◆ **EXTRACTED ENTRIES**
* * *

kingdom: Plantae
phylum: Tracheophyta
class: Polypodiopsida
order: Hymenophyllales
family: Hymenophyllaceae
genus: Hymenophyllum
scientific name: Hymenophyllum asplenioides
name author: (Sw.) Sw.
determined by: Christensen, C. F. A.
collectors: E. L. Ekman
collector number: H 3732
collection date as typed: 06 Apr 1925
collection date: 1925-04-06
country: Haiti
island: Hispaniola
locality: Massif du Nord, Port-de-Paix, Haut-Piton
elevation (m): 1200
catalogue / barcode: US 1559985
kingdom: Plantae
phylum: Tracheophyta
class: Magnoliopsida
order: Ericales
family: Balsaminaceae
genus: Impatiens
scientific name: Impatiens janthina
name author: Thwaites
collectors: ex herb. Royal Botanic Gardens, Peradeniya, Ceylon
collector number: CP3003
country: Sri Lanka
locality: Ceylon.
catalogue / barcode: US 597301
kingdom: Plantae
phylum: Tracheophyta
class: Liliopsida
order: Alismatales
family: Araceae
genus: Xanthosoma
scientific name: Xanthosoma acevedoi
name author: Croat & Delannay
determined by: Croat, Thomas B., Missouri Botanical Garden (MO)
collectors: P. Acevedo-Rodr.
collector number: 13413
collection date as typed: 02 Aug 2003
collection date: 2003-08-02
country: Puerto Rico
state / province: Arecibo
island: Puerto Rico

* * *

◆ **REQUEST**
Retype the listing above line for line, without changing anything.

◆ **REPLY**
kingdom: Plantae
phylum: Tracheophyta
class: Polypodiopsida
order: Hymenophyllales
family: Hymenophyllaceae
genus: Hymenophyllum
scientific name: Hymenophyllum asplenioides
name author: (Sw.) Sw.
determined by: Christensen, C. F. A.
collectors: E. L. Ekman
collector number: H 3732
collection date as typed: 06 Apr 1925
collection date: 1925-04-06
country: Haiti
island: Hispaniola
locality: Massif du Nord, Port-de-Paix, Haut-Piton
elevation (m): 1200
catalogue / barcode: US 1559985
kingdom: Plantae
phylum: Tracheophyta
class: Magnoliopsida
order: Ericales
family: Balsaminaceae
genus: Impatiens
scientific name: Impatiens janthina
name author: Thwaites
collectors: ex herb. Royal Botanic Gardens, Peradeniya, Ceylon
collector number: CP3003
country: Sri Lanka
locality: Ceylon.
catalogue / barcode: US 597301
kingdom: Plantae
phylum: Tracheophyta
class: Liliopsida
order: Alismatales
family: Araceae
genus: Xanthosoma
scientific name: Xanthosoma acevedoi
name author: Croat & Delannay
determined by: Croat, Thomas B., Missouri Botanical Garden (MO)
collectors: P. Acevedo-Rodr.
collector number: 13413
collection date as typed: 02 Aug 2003
collection date: 2003-08-02
country: Puerto Rico
state / province: Arecibo
island: Puerto Rico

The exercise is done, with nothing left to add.